Below are links to two examples of tables used in layout. The first is to the Hugo von Hofmannsthal Resource Center, a site I created as a class project in 1996. Each page in the site is divided into three columns: one containing the menu, one containing the shaded dividing line, and a right one containing the page content. The only graphic on the page is an 825 byte shaded .GIF file; the blue background of the left table cell is provided by way of a
My final example comes from a sample Monty Python fan page I created a while back. This page also uses tables, but in a more complex fashion. A variety of table rows and columns were used, and some table cells span more than one row or column. In this way, I was able to place light-colored graphics in the corners to provide a "border" of sorts for my content. Two versions of this page are given; the first is the "normal" version; the second has borders to the table(s) so that you can see how the table is organized.
As you can see, you will usually wish to use border-less tables when using tables in layout. You can changet the background color of a table or of cells, and you can even give them background graphics. For this reason, if you have a complex page design you would like to try out, consider using tables.

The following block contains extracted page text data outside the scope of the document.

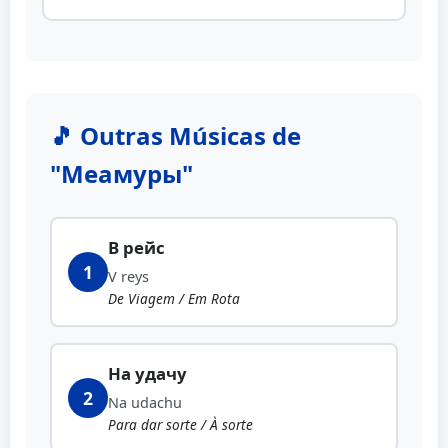
🎵 Outras Músicas de
"Меамуры"
В рейс
1
V reys
De Viagem / Em Rota
На удачу
2
Na udachu
Para dar sorte / À sorte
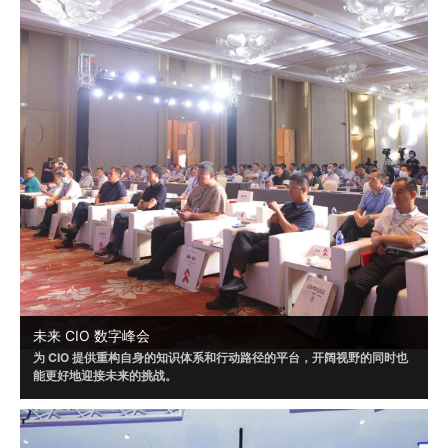
未来 CIO 数字峰会
为 CIO 提供重构自身的知识体系和行动路径的平台，开阔视野的同时也
能更好地迎接未来的挑战。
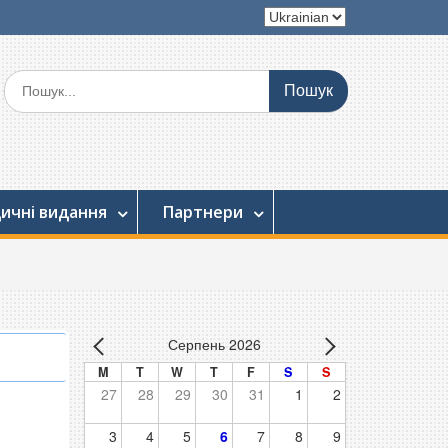
ичні видання
Партнери
Серпень 2026
M
T
W
T
F
S
S
27
28
29
30
31
1
2
3
4
5
6
7
8
9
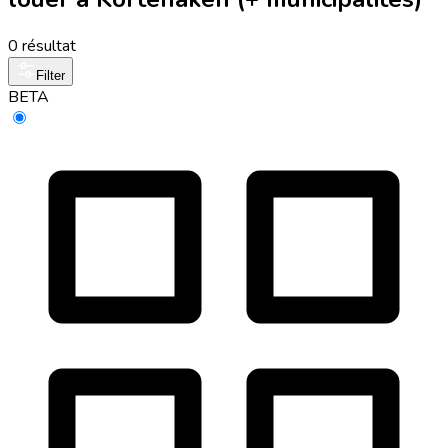
0 résultat
Filter
BETA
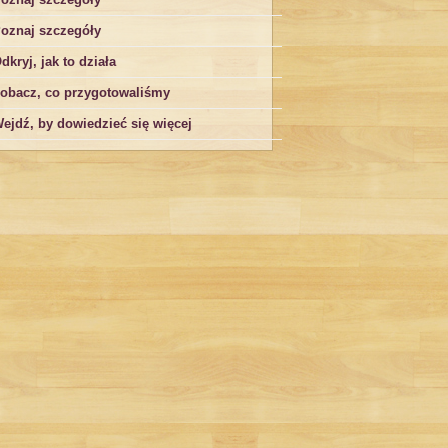
oznaj szczegóły
dkryj, jak to działa
obacz, co przygotowaliśmy
ejdź, by dowiedzieć się więcej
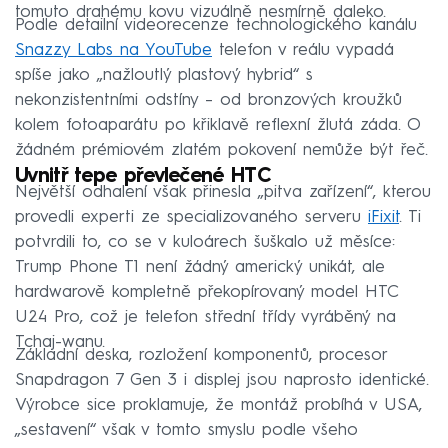
tomuto drahému kovu vizuálně nesmírně daleko.
Podle detailní videorecenze technologického kanálu
Snazzy Labs na YouTube
telefon v reálu vypadá
spíše jako „nažloutlý plastový hybrid“ s
nekonzistentními odstíny – od bronzových kroužků
kolem fotoaparátu po křiklavě reflexní žlutá záda. O
žádném prémiovém zlatém pokovení nemůže být řeč.
Uvnitř tepe převlečené HTC
Největší odhalení však přinesla „pitva zařízení“, kterou
provedli experti ze specializovaného serveru
iFixit
. Ti
potvrdili to, co se v kuloárech šuškalo už měsíce:
Trump Phone T1 není žádný americký unikát, ale
hardwarově kompletně překopírovaný model HTC
U24 Pro, což je telefon střední třídy vyráběný na
Tchaj-wanu.
Základní deska, rozložení komponentů, procesor
Snapdragon 7 Gen 3 i displej jsou naprosto identické.
Výrobce sice proklamuje, že montáž probíhá v USA,
„sestavení“ však v tomto smyslu podle všeho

Frames are evil. Do not use them.
Having said that, I will admit that I have designed sites with frames. One was for a job; the others were for fun. Indeed, as I will demonstrate later in this chapter, frames made sense for one site I was working on. However, frames are almost always a bad choice. Furtheremore, almost anything you can do with frames can be done instead with tables. Frames have several drawbacks, one of the most important of which is that they screw up navigation; the page you are viewing is not properly displayed in the location bar of the browser. Furthermore, frames are not properly displayed by some older browsers. As a result, you need to keep a "no-frames" version of the site as well -- why do twice the work? Finally, even on many modern browsers, frames look horrible if the browser window is not set to the "correct" size.